FB : A votre avis, quels sont les besoins les plus urgents à Gaza ? Que peuvent faire les gens pour aider à sortir de ce statu quo ?
EJ : Les Gazaouites devraient répondre eux-mêmes à cette question mais beaucoup de gens disent que ce dont Gaza a besoin, c’est du reste de la Palestine. Les gens qui vivent dans des camps en Jordanie, au Liban, en Syrie et en Cisjordanie veulent retrouver leurs familles et leurs maisons. Le droit inaliénable et légal au retour pour Gaza et pour l’ensemble des réfugiés doit être réaffirmé. La tactique israélienne de division et de torture, de scission de la communauté palestinienne est un projet ancien visant à abattre l’arme la plus puissante contre le nettoyage ethnique : la mémoire, la communauté, la famille. Tant que des gens se souviendront de leurs maisons et de leurs terres, se reconnaîtront entre eux, parleront de leur cousin, de leur oncle, leur sœur, leur frère et pourront continuer de demander : “De quelle famille viens-tu ?“, alors la lutte ne faiblira jamais et ne sera jamais altérée. Les Palestiniens de Gaza doivent avoir les moyens de parler et d’agir par eux-mêmes. Ils ne doivent pas être dépendants des intermédiaires et ils doivent avoir accès au monde, construire des jumelages entre écoles, mosquées, universités, hôpitaux, jeunes, initiatives… Ce sont les moyens qui permettront de rompre l’isolement et de construire un mouvement de solidarité plus étroit et dynamique avec l’extérieur. L’aide n’est pas la réponse. La solution est la solidarité.

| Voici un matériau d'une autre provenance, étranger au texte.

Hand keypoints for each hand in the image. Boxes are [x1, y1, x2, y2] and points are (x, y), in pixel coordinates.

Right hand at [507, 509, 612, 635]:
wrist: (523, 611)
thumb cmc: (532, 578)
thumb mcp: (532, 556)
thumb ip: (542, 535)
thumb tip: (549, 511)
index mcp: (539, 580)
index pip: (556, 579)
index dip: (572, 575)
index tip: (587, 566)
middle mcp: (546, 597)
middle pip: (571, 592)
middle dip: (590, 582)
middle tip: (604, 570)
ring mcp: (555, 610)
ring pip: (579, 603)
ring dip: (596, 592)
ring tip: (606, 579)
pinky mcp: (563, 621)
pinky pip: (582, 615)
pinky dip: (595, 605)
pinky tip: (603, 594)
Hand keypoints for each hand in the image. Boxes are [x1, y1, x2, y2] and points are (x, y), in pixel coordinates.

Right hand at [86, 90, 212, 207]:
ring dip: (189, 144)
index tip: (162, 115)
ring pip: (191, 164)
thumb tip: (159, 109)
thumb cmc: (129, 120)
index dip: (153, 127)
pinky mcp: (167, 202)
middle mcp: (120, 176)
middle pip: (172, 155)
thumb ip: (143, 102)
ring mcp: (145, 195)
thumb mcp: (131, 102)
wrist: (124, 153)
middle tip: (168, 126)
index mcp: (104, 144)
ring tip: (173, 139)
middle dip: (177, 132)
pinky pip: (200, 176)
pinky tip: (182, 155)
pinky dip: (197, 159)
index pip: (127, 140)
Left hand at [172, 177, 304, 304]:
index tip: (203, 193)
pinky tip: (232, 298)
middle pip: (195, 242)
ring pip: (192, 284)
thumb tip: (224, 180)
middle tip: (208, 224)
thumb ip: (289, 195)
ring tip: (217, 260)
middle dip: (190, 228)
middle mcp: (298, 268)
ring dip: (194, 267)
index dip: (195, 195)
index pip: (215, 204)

FB : Un an après la guerre, les gens se sont mobilisés, partout dans le monde à travers des manifestations, pour “commémorer“ l’anniversaire de ces événements tragiques. Que pensez-vous de ces manifestations ? Quels effets ont-elles sur les Palestiniens de Gaza ? Ont-elles un intérêt ?

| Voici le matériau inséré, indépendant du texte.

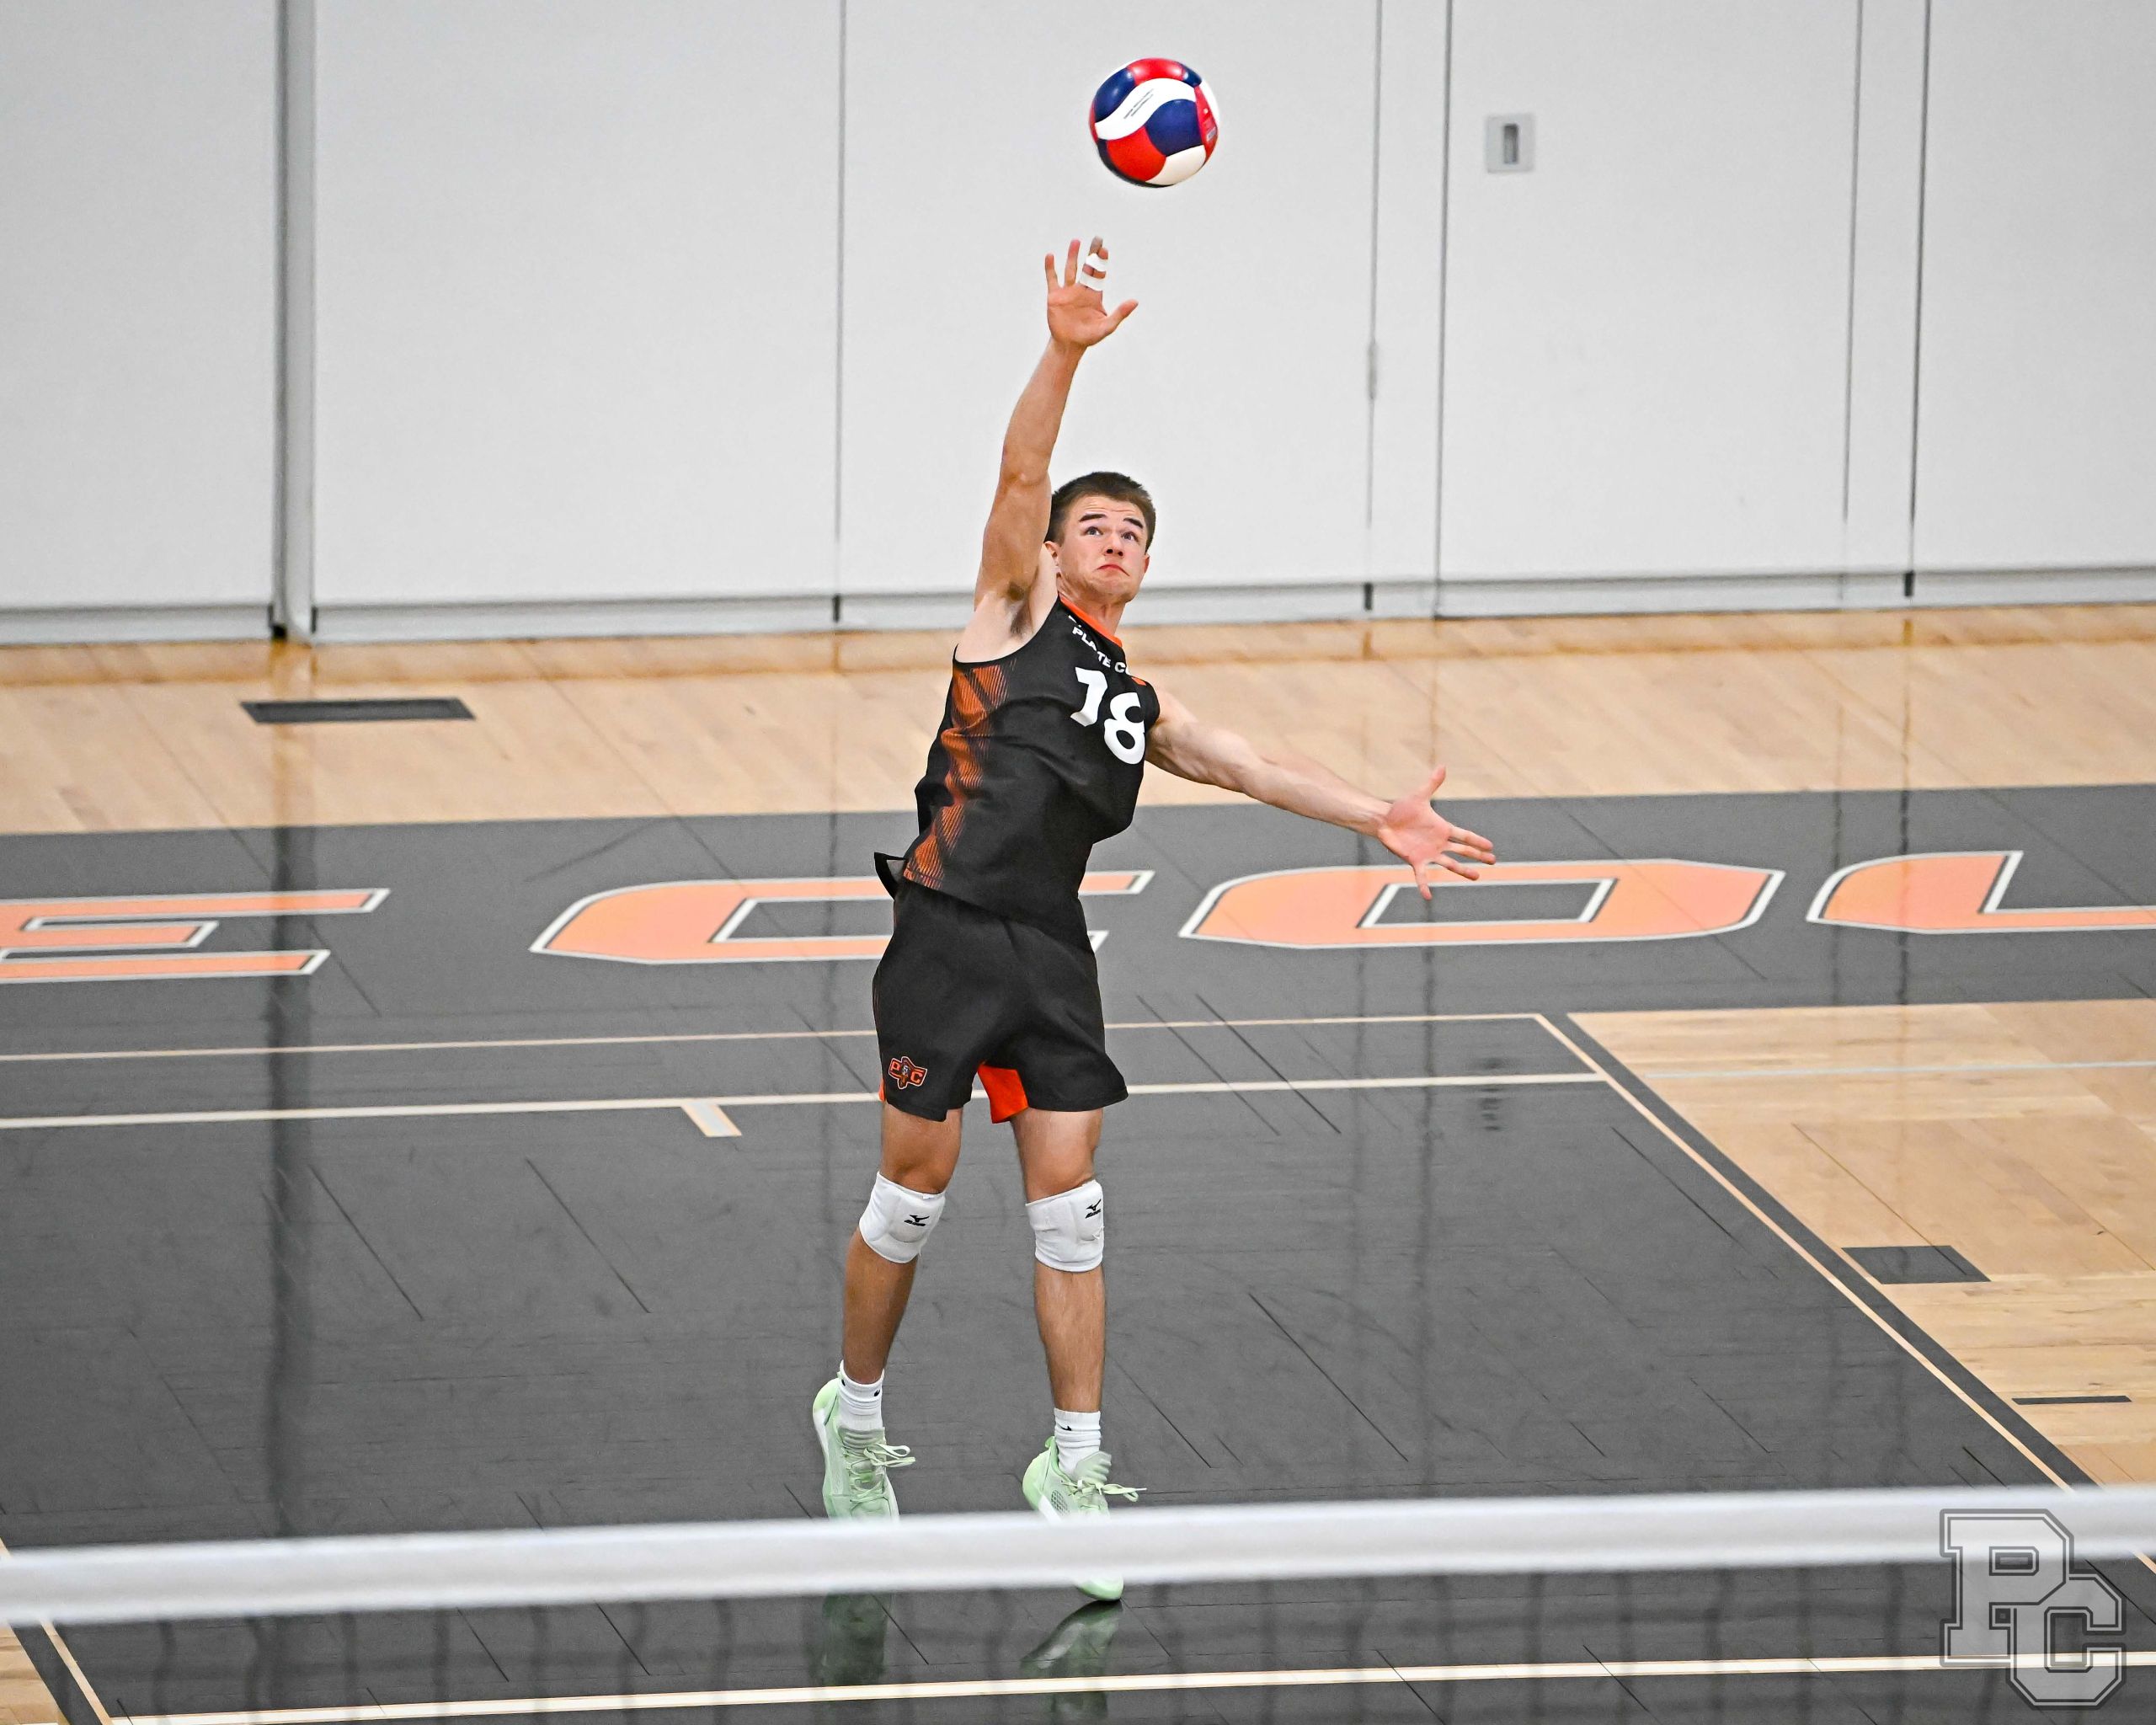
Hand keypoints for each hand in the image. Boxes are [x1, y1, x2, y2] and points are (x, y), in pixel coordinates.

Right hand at [1044, 238, 1137, 348]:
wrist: (1069, 344)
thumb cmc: (1089, 337)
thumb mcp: (1107, 326)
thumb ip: (1120, 314)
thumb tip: (1135, 302)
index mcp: (1094, 294)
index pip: (1099, 274)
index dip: (1101, 261)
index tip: (1104, 249)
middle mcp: (1082, 290)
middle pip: (1087, 267)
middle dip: (1092, 254)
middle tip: (1097, 238)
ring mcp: (1068, 292)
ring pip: (1071, 270)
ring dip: (1073, 256)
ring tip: (1076, 241)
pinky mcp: (1054, 297)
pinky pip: (1052, 279)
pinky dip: (1050, 268)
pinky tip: (1050, 256)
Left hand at [1375, 766, 1496, 897]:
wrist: (1385, 821)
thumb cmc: (1402, 809)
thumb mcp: (1419, 796)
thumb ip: (1432, 784)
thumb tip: (1442, 765)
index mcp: (1443, 828)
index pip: (1465, 836)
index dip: (1478, 841)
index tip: (1491, 846)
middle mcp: (1439, 843)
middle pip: (1463, 851)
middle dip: (1478, 856)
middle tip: (1494, 861)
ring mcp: (1429, 853)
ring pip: (1450, 864)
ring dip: (1463, 870)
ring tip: (1477, 877)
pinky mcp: (1415, 860)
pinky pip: (1422, 876)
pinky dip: (1424, 886)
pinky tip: (1428, 896)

EJ : Les rassemblements sont un point essentiel : nous avons besoin de ce deuil collectif, de participer au souvenir et de descendre dans la rue. Mais il est aussi important de s’intéresser aux sociétés qui violent les lois internationales et qui sont la clé de la perpétuation de l’apartheid israélien, qui, il faut le rappeler, ne se limite pas à Gaza. La Cisjordanie est quinze fois plus étendue que Gaza et n’est qu’une juxtaposition de “petits Gaza“, des bantoustans cernés par le mur de l’apartheid israélien. Des sociétés comme Veolia, Alstom, Caterpillar, Elbit Systems, CRT Holdings et Carmel-Agrexco pourraient être accusées de soutien et de complicité aux crimes de nettoyage ethnique et de colonisation illégale. L’appel au boycott, au désinvestissement et aux sanctions de la société civile palestinienne doit être entendu et soutenu, au quotidien, de manière active. Nous sommes tous les complices de la poursuite et du renforcement de l’occupation. Il s’agit d’une occupation internationale, c’est un problème mondial et une solidarité internationale pour le respect des Droits de l’Homme en Palestine peut mener à une solution au niveau local.

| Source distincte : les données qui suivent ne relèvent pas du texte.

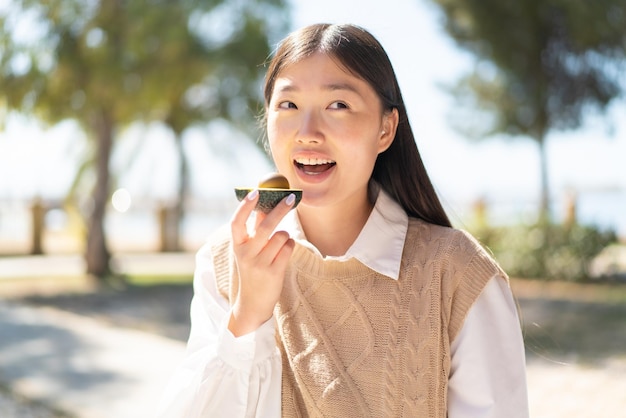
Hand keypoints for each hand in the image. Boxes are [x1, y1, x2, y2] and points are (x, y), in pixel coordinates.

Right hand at [228, 189, 295, 335]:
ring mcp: (260, 263)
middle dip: (280, 209)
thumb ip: (255, 230)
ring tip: (281, 244)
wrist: (252, 303)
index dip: (245, 206)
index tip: (256, 192)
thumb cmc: (252, 271)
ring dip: (285, 236)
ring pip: (281, 236)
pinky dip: (290, 246)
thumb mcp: (248, 251)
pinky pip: (289, 248)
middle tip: (291, 198)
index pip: (237, 221)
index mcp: (237, 246)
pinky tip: (284, 253)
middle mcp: (246, 254)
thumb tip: (267, 205)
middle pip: (265, 225)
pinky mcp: (274, 272)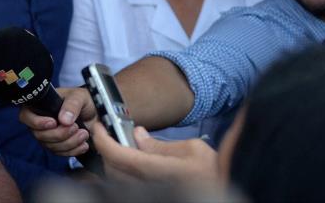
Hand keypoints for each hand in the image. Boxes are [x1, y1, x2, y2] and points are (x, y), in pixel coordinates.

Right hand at [18, 87, 96, 156]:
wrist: (97, 113)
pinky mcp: (58, 146)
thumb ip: (72, 105)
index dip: (37, 122)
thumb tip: (63, 119)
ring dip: (69, 143)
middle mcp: (41, 121)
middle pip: (39, 135)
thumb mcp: (80, 96)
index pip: (26, 116)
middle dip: (59, 134)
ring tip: (84, 133)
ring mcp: (49, 135)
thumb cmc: (85, 100)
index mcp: (41, 106)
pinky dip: (73, 150)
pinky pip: (60, 153)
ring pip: (51, 146)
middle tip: (75, 127)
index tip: (53, 122)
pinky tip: (84, 144)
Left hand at [91, 123, 219, 185]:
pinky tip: (128, 162)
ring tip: (118, 146)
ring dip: (112, 162)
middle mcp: (150, 185)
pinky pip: (126, 186)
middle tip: (107, 134)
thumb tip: (137, 135)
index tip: (99, 128)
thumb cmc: (215, 171)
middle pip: (112, 168)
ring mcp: (150, 193)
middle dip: (105, 149)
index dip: (103, 140)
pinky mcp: (153, 195)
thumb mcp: (192, 150)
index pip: (118, 156)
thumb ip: (159, 145)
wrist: (226, 185)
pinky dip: (121, 172)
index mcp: (159, 171)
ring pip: (116, 179)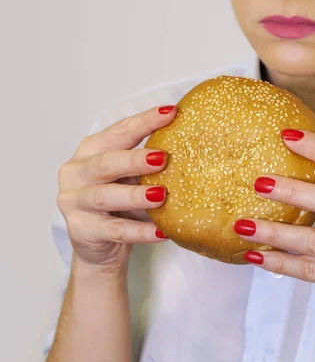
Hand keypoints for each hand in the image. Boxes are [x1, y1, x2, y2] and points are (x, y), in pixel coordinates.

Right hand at [56, 105, 176, 268]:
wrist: (100, 248)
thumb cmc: (119, 206)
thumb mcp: (132, 179)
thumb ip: (149, 164)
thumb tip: (192, 146)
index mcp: (91, 151)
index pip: (119, 132)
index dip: (144, 122)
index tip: (171, 112)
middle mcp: (77, 172)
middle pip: (106, 162)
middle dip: (135, 159)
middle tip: (163, 158)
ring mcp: (75, 202)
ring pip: (106, 196)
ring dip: (135, 195)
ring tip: (161, 195)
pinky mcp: (82, 230)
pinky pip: (116, 230)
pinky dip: (140, 231)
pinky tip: (161, 232)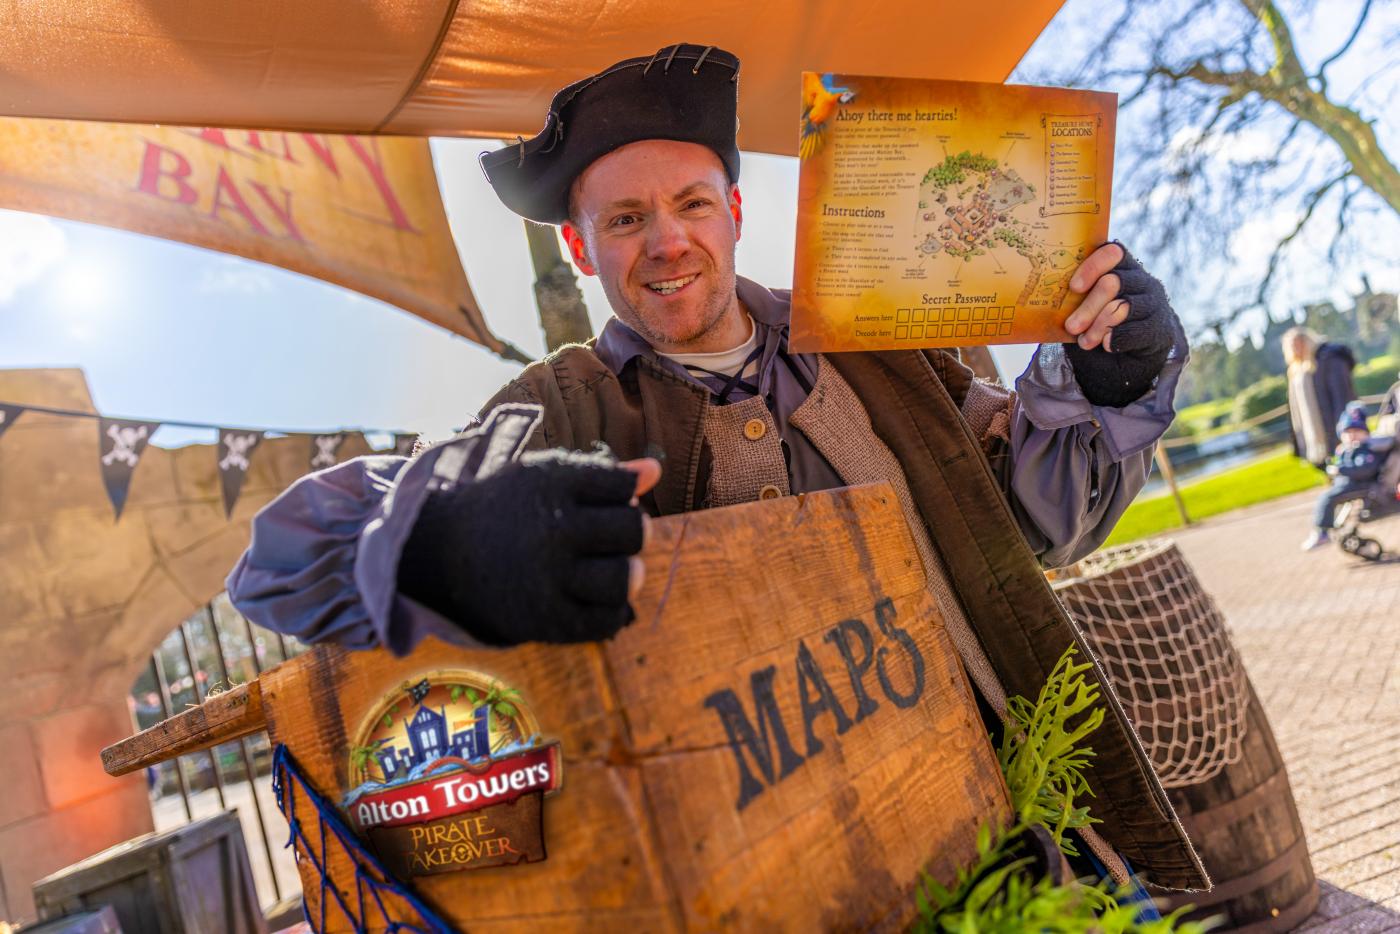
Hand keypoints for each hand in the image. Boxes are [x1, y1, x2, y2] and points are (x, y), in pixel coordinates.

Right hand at [398, 449, 660, 645]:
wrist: (442, 554)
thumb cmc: (508, 508)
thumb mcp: (544, 476)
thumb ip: (601, 474)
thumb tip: (655, 471)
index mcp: (551, 485)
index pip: (622, 486)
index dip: (623, 493)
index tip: (604, 501)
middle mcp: (552, 531)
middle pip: (633, 530)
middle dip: (633, 531)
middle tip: (617, 536)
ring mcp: (549, 579)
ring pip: (626, 579)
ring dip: (630, 573)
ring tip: (614, 567)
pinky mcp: (547, 620)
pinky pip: (607, 621)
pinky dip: (614, 610)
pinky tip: (598, 596)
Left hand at [1061, 243, 1178, 407]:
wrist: (1127, 357)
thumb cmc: (1097, 323)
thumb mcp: (1083, 307)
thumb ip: (1073, 298)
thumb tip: (1047, 298)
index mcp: (1120, 267)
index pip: (1112, 253)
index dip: (1092, 267)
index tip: (1074, 287)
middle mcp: (1139, 280)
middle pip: (1113, 283)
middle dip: (1088, 306)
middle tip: (1071, 326)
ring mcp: (1152, 302)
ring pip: (1123, 306)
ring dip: (1099, 326)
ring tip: (1085, 341)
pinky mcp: (1159, 326)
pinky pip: (1137, 330)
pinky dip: (1117, 338)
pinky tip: (1106, 345)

FB : Retournerez-vous un jour à Gaza ?
EJ : J’y retourne bientôt ! Je pensais n’en partir que pendant un mois, Gaza me manque énormément. J’y suis chez moi, mes amis et ma “famille“ me manquent. Comme tant d’autres militants qui vont en Palestine, ce que nous voyons reste en nous. Nous apprenons et nous recevons des leçons d’humilité de la part des gens avec qui nous travaillons et c’est un honneur et un privilège de participer à cette lutte.
Frank Barat est un militant pour les Droits de l’Homme. Il est également coordinateur du Tribunal Russell sur la Palestine. Il réside au Royaume-Uni.